Private Arrangements (The London Trilogy #2)

“For having a few coins in my pocket?” He chuckled. “No. I was the most courteous, virtuous, promising young man any professor had ever seen.”


There was such lovely mischief in his voice. He was courteous, virtuous (as far as she could tell), and infinitely promising. But he was also clever, cunning, and willing to bend the rules.

Why did the Fates tempt her so? Why must he be so marvelously perfect for her and yet so abysmally unattainable?

“Is there anything you can't do?”

“No,” he said, laughing. “But there are things I can't do very well. I'm a terrible cook, for instance. I tried, but my family refused to live on my frugal meals.”

The very idea of it shocked her. Even before he became Lord Tremaine, he'd been cousin to dukes and princes. This man, whose blood was so blue it was probably indigo, had worked before a stove and—success or not—produced at least one entire meal. What next? The Prince of Wales laying down railroad tracks with his own bare hands?

An even more shocking thought occurred to her. “Did you plan to work for a living?”

“I did. But lately I've become hesitant. A title does hamper things, even if it's only a courtesy title—for now. I suppose running an estate is a noble and time-consuming task.” He shrugged, his sleeve brushing the edge of her skirts. “But it's not what I'd have chosen to do.”

“And what would you have chosen?”

“Engineering,” he answered easily. “I study mechanics at the Polytechnique.”

“Your parents said something about physics or economics.”

“My parents are still in denial. They think mechanics sounds too common, too much grease and smoke and soot.”

“But why engineering?” Her father had worked with dozens of engineers. They were an earnest and rather single-minded tribe, seemingly having nothing at all in common with the elegant marquess beside her.

“I like to build things. To work with my hands.”

She shook her head. Hands. The future duke liked manual labor. “Well, don't tell anyone else what you've told me,” she cautioned. “They wouldn't understand at all.”

“I don't. I only told you because you spend as much time with your accountants and solicitors as you do your dressmaker. You are pushing to define a new normality as surely as I am.”

She'd never thought of herself quite that way. She was more an idiosyncratic ignorer of established boundaries than a glutton for the new and the uncharted. But perhaps they were one and the same, each one implying the other.

She looked at him, at his calm, unhurried progress, his gloved hand holding on securely to the horse's tether. His other hand he extended to the lower branches of the Old Willow, brushing their supple tips.

“I—” she began, and did not finish.

The Old Willow. They were going by the Old Willow. Which was at least a furlong away from the hitching post.

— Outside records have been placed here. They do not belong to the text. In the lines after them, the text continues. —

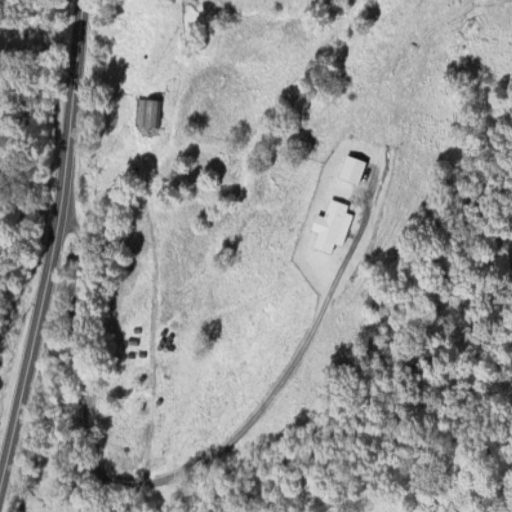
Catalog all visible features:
building: (147, 111)
building: (146, 113)
building: (354, 167)
building: (356, 169)
building: (331, 222)
building: (334, 224)
road: (52, 245)
road: (153, 294)
road: (79, 361)
road: (279, 383)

She couldn't believe it. Yet as she glanced back, the hitching post in the distance was the size of a matchstick.

“Yes?” he prompted her, keeping up their stately pace.

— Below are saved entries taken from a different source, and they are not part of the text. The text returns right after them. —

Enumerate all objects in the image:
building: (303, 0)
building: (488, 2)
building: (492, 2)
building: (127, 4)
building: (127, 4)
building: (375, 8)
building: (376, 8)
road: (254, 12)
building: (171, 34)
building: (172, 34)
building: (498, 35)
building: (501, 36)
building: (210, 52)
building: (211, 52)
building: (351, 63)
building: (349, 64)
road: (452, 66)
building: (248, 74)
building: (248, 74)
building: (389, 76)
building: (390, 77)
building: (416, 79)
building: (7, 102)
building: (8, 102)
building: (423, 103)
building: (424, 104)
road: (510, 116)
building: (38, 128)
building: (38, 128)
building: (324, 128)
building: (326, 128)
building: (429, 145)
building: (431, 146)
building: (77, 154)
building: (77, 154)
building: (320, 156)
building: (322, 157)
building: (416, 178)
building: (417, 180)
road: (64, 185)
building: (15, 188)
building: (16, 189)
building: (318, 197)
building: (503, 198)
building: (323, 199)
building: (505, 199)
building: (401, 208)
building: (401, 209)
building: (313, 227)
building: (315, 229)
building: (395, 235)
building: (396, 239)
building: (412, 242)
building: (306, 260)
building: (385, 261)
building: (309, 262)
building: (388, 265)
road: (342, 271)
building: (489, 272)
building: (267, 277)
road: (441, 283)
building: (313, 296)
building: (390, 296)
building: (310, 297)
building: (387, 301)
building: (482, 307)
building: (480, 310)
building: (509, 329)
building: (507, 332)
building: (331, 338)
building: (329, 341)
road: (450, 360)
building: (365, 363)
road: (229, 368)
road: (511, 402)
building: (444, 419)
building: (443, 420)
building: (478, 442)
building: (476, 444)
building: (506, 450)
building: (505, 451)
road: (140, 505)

She looked back one more time to make certain her eyes hadn't cheated her. There was no mistake. She'd come some two hundred yards, her nausea having dissipated somewhere along the way, her hands no longer gripping the reins but holding them loosely, almost casually.

Somehow, in animated conversation with him, the impossible had happened. She'd forgotten her fear and her body had relaxed into a comforting, familiar rhythm.

“We've done more than fifty yards, I think,” she murmured.

He looked behind. “So we have.”

“You knew we'd gone past fifty yards long ago, didn't you?”

He didn't answer her directly. “Would you like me to help you dismount?”

Would she? Suddenly she felt dizzy again, not with fear but with the exhilarating absence of it, the way simple robust health felt a blessing and a miracle after a long, painful illness. No, she didn't want to dismount. She wanted to ride, to hurtle along in a mad dash.

He stepped back. “Go ahead,” he said.

So she did. It felt wonderful, the sensation as new as the first shoots of spring, as weightless as walking on water. She gave in to the moment, to the euphoria of once again being young and fearless. The horse, as if sensing her elation, flew.

If she could distill the sensations that flooded her—the headlong rush, the metrical, earthy hoofbeats pounding away beneath her, the dense evergreen woods tearing by at the periphery of her vision, and the cold wind that was utterly powerless before the fire of her exuberance—she would have the essence of joy.